Ajit Kumar Roy affirme que le nombre de métiers à tisser utilisés par son patron a été depuis réduit de moitié. "Certaines usines ont fermé leurs portes", ajoute-t-il.

- Question de frontières -

De nombreux tisserands n'ont eu d'autre choix que de se reconvertir. "On gagne 700 takas (environ 6 dollars) par sari et il faut au moins deux jours pour en produire un", détaille-t-il, "comment faire vivre une famille avec 350 takas par jour?"

A la tête de l'association des tisserands, Raghunath Basak, 75 ans, redoute que son art ne disparaisse avec lui. "Mon fils a embrassé la même profession mais je ne sais pas comment il va s'en sortir une fois que j'aurai quitté le métier."

Malgré une poignée de clients prestigieux - des dirigeants de l'Etat indien frontalier du Bengale occidental à l'ex-Première ministre bangladaise Sheikh Hasina qui en a porté un au siège des Nations unies à New York - l'industrie décline.

Et les tensions politiques entre l'Inde et le Bangladesh n'ont rien arrangé. "Nous avions l'habitude d'exporter nos saris par la route et d'importer la laine lorsque ses prix augmentaient ici", se souvient Raghunath Basak, "maintenant la frontière est fermée et rend les exportations quasi-impossibles".

Jusque dans les années 1960, les saris étaient l'un des symboles de l'identité de ce qui était encore le Pakistan oriental.

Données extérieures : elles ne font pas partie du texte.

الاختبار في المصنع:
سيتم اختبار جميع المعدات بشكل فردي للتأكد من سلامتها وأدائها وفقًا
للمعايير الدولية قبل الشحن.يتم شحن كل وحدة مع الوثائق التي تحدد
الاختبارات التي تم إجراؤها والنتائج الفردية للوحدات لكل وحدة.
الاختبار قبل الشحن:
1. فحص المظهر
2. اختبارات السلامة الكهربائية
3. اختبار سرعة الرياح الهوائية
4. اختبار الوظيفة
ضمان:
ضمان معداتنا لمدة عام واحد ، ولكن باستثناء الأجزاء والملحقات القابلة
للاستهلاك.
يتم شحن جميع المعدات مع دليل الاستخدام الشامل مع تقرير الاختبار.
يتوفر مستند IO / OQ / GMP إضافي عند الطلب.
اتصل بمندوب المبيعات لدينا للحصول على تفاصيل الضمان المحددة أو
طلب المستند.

Mais les préférences des consommateurs ont changé. Si elle continue à enrichir sa garde-robe d'une vingtaine de saris de Tangail chaque année, Kaniz Neera, 45 ans, a bien compris qu'ils ne séduisent plus la jeune génération.

"Ma mère en portait aussi bien à la maison qu'à l'extérieur", souligne-t-elle. "Maintenant, les jeunes femmes n'en portent plus que pour les occasions exceptionnelles."

L'auteur Shawon Akand refuse toutefois d'enterrer un artisanat qui a connu son apogée lorsque l'empire moghol régnait sur la péninsule indienne (XVIe-XIXe siècles). "Les tisserands de Tangail sont les héritiers de traditions ancestrales", rappelle-t-il, "le sari de Tangail va évoluer et, j'en suis sûr, résister".